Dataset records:
>>>>
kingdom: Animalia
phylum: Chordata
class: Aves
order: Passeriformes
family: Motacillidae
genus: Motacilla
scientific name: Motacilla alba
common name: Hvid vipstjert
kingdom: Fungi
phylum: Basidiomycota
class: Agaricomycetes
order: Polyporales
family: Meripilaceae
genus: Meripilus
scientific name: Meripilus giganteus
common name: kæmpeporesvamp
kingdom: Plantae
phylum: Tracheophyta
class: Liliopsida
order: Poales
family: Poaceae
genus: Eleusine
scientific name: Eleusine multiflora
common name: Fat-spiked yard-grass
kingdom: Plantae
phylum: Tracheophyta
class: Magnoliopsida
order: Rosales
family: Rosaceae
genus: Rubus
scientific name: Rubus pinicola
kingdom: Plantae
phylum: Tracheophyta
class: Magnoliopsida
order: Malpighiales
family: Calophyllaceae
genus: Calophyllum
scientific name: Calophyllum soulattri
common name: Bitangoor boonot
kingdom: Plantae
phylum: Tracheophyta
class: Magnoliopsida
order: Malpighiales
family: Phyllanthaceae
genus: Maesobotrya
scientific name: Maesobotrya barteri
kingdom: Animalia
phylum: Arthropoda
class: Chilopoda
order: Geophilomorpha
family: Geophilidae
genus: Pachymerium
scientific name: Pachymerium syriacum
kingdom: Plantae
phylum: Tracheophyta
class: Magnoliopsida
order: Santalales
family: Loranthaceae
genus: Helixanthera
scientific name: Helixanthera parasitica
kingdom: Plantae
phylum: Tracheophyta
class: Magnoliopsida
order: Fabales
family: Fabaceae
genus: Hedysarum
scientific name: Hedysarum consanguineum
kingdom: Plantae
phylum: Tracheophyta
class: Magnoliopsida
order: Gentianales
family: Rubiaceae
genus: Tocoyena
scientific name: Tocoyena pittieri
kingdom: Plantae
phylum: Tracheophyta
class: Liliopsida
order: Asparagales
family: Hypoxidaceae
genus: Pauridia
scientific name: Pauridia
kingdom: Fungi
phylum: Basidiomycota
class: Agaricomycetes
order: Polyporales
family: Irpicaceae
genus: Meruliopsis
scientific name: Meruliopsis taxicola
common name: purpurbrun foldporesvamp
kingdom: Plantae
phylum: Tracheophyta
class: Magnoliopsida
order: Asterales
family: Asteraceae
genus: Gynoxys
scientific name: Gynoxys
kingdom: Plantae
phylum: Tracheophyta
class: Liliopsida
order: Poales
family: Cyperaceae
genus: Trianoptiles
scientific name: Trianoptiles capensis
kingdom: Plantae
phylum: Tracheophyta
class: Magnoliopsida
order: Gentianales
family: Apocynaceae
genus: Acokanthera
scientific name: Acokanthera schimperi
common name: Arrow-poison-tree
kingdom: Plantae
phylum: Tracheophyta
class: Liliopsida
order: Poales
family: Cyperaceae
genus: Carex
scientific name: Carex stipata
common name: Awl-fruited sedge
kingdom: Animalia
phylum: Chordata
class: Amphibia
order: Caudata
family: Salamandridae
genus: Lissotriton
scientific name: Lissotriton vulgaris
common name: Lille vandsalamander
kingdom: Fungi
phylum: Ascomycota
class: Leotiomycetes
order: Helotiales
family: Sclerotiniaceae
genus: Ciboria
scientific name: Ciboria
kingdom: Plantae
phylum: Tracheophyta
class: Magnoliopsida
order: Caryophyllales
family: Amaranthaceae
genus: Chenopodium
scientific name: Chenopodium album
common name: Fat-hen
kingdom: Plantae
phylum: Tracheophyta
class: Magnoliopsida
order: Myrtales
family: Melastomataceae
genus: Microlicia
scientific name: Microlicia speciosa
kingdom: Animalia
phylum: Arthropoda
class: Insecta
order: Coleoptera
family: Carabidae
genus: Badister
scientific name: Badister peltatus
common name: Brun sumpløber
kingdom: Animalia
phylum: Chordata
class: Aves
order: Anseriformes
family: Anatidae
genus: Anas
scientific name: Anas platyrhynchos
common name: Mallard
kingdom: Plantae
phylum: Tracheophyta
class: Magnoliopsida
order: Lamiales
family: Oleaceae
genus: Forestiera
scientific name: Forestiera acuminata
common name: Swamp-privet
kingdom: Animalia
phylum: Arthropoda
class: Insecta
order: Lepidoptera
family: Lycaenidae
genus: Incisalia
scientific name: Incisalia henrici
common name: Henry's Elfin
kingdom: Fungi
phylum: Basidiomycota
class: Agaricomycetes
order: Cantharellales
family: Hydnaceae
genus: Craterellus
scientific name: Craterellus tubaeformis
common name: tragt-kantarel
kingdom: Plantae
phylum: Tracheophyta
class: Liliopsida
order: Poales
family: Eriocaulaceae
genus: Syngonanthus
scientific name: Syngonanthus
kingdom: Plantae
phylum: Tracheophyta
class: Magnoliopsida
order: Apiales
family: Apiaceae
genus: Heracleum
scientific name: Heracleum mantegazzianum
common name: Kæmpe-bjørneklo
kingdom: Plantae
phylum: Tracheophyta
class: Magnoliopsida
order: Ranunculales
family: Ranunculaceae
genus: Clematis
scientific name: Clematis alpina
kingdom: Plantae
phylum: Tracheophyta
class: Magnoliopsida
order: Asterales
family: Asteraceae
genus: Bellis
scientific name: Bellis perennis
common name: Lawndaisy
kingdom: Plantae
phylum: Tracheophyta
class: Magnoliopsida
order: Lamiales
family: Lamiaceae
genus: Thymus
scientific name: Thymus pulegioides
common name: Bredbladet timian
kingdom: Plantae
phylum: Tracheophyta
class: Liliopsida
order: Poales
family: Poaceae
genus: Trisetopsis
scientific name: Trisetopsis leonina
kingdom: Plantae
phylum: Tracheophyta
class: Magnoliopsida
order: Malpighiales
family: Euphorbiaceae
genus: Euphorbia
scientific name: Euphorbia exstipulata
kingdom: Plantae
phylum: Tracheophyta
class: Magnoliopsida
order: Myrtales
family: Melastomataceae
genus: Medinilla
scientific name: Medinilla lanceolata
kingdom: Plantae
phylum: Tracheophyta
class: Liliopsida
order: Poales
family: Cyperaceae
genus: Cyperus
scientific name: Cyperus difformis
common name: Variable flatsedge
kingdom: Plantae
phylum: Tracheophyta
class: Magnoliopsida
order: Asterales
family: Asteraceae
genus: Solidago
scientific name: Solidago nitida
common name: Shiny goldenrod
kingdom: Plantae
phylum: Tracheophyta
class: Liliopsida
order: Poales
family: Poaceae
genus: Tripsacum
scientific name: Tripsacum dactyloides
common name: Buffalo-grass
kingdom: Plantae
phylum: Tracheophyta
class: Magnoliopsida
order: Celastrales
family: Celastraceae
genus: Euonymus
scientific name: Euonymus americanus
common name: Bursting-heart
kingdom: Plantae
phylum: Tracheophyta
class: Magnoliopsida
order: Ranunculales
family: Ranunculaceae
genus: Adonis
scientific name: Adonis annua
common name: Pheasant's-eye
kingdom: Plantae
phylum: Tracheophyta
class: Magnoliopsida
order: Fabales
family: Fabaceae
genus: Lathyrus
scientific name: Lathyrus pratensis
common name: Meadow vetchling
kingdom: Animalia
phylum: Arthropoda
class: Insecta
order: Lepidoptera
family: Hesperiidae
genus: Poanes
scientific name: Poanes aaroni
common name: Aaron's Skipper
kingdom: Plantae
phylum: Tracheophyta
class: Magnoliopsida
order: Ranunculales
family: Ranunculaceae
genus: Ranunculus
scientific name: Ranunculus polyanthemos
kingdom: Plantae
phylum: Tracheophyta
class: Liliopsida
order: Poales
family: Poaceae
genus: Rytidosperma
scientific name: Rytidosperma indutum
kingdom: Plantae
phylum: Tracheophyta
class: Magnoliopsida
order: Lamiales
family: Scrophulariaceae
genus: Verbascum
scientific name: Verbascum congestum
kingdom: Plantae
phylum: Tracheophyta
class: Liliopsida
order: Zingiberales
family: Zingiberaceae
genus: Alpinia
<<<<
### Request
Give the lines of the data above, from the line with "genus: Tripsacum" to the line with "scientific name: Euonymus americanus", as a JSON list of strings with one string per line and any blank lines left out.

### Solution
[
  "genus: Tripsacum",
  "scientific name: Tripsacum dactyloides",
  "common name: Buffalo-grass",
  "kingdom: Plantae",
  "phylum: Tracheophyta",
  "class: Magnoliopsida",
  "order: Celastrales",
  "family: Celastraceae",
  "genus: Euonymus",
  "scientific name: Euonymus americanus"
]